Der ehemalige USA-Präsident Jimmy Carter hat sein 21stes Buch geschrieben. Seine Aussage: „In mancherlei Hinsicht erleiden Palästinenser in der Westbank mehr Unterdrückung als die Schwarzen in Südafrika während der Apartheid”. Anstatt dies zu akzeptieren, „schlage sich das jüdische Interpretationsdogma allein darin nieder, dass alle wichtigen amerikanischen Zeitungen das Buch entweder ignoriert oder aber verrissen hätten - von jüdischen Kritikern oder Lobbyisten“. Wie sind die Reaktionen? Eine Welle der Empörung weltweit, Jubel und Trubel beim Islamischen Dschihad. Deutsche Zeitungen dagegen beruhigen ihre Leser. Zur Not mit den beschwörenden rhetorischen Übungen von Uri Avnery. Die mutigeren Redaktionen mit der eigenen Diagnose, der Friedensnobelpreisträger wolle ja "nur Fakten präsentieren." Die „Süddeutsche“ geht noch weiter: „Die diffuse Anklage Carters gegen die jüdische Meinungslobby in Washington gewinnt damit eher an realer Bedeutung. (…) Carter in die antisemitische Ecke zu stellen, spielt denen in die Hände, die immer noch einer jüdischen Weltverschwörungstheorie anhängen.“
„Die Welt“ geht die Sache feiner, rührend menschlich an: „"Man hat mich einen Lügner geschimpft", sagte [Carter] kürzlich in einer Rede vor den überwiegend jüdischen Studenten der Brandeis University in Boston, "einen Heuchler, einen Antisemiten, einen Plagiator und einen Feigling." Die persönlichen Attacken hätten ihn "sehr verletzt", bemerkte Carter. (…) Rabbi Marvin Hier, Gründer und Vorsitzender des Simon Wiesenthal Center in Los Angeles, befand, Carter habe "ein Buch geschrieben, das vom Titel bis zum Inhalt unverhohlen einseitig ist und eines ehemaligen Präsidenten unwürdig". Und der ehemalige Vizepräsident Walter Mondale, der als proisraelisch gilt und Jimmy Carter freundschaftlich verbunden ist, bemerkte, es gebe "sehr viel gutes Material in dem Buch. Aber ich habe hier und da doch ein paar Probleme." Vielleicht tröstet es Jimmy Carter, dass sein Buch seit neun Wochen auf der Bestsellerliste der "New York Times" steht - derzeit auf Platz fünf.“
Dutzende Widerlegungen, die falsche Behauptungen in Carters Buch minutiös aufdecken, darunter brillante wie von Alan Dershowitz und Kenneth W. Stein, werden mit einem leicht gönnerhaften Kopfnicken abgetan. Das Thema abgeschlossen, in Wirklichkeit ausgetauscht – den Medien geht es nicht um die Inhalte, sondern darum, dass Carter weder ein Antisemit noch ein Idiot sei.
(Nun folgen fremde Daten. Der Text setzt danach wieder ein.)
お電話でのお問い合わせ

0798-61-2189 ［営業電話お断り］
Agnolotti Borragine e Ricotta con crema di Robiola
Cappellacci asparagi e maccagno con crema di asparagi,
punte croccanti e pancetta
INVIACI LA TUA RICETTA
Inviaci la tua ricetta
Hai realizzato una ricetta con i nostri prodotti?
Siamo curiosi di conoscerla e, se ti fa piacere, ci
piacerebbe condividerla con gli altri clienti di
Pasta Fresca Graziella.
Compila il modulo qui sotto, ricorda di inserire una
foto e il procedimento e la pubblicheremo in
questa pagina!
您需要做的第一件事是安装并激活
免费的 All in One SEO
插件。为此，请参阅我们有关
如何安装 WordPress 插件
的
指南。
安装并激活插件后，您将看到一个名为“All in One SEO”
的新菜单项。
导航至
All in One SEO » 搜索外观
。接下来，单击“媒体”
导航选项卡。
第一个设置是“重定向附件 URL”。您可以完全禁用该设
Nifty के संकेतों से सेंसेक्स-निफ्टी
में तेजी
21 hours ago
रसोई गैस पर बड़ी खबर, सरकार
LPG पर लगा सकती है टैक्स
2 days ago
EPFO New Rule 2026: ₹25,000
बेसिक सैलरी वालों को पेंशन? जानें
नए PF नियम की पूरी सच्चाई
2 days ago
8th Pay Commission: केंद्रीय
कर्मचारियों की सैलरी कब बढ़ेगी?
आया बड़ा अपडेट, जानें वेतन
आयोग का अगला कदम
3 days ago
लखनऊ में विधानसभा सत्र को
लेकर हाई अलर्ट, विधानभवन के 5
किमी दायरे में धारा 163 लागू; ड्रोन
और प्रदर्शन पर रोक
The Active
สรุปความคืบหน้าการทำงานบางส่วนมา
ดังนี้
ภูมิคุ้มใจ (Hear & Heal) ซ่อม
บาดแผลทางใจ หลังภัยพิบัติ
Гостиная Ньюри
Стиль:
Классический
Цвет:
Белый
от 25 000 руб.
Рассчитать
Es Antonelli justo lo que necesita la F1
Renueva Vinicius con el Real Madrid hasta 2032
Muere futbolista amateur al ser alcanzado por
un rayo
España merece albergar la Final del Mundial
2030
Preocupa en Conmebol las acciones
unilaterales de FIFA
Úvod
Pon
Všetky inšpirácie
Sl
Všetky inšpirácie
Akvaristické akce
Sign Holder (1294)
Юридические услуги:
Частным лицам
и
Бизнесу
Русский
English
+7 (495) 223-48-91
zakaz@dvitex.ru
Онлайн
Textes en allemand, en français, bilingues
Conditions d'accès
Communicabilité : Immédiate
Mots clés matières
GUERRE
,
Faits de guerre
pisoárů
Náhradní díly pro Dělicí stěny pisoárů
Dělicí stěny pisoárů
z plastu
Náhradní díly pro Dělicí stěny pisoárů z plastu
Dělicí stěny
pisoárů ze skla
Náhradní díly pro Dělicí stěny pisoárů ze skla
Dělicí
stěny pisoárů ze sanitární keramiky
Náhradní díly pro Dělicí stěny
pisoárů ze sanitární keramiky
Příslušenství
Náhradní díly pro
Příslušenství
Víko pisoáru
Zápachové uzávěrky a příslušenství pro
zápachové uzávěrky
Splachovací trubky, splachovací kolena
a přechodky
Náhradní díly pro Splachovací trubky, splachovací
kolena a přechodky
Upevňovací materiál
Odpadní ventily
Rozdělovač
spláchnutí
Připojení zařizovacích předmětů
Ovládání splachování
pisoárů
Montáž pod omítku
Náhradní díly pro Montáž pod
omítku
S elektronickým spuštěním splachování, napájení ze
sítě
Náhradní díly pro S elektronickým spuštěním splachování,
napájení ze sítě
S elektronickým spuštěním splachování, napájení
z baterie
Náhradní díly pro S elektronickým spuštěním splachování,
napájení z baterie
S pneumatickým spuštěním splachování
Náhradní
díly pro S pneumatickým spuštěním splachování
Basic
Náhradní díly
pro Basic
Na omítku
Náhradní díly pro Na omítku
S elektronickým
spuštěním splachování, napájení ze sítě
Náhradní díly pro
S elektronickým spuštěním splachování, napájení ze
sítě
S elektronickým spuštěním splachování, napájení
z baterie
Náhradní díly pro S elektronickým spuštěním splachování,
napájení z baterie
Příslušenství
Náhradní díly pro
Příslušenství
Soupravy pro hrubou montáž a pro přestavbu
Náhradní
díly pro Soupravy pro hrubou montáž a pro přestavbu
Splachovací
Und was ist dran am Vorwurf des Antisemismus? Aaron Klein, den deutsche Leser inzwischen als Autor des Buches „Die Rächer“ kennen (neben welchem der Film „Munich“ von Spielberg als historisch unwahre Fantasie im Regen steht), publiziert am 25. Januar ein Interview mit Monroe Freedman, dem ehemaligen Direktor des Holocaust Memorial Council. Das Komitee wurde von Carters Administration erschaffen, um das Holocaust Museum in Washington zu gründen, Freedman von Elie Wiesel dafür 1980 engagiert. Wiesel stellte die Liste der Mitglieder für das geplante Komitee zusammen und schickte sie an das White House, Freedman bekam das Papier mit dem eigenhändigen Vermerk Carters zurück: „Too many Jews“. Infolgedessen wurde ein Name gestrichen - der eines Holocaustforschers, welcher für Carter jüdisch klang. Der Hinweis darauf, dass ausgerechnet dieser ein Presbyterianer sei, hat nicht geholfen. Freedman machte aus diesem Eklat nie ein Geheimnis, nur interessierte sich dafür keiner, bis Klein auf ihn zukam.
Kein Kommentar von Carter, genauso wenig von seinen Beratern. Deutsche Zeitungen berichten darüber gar nicht, kein Wort, nicht einmal deutsche Blogger tragen die Nachricht weiter. Warum nur?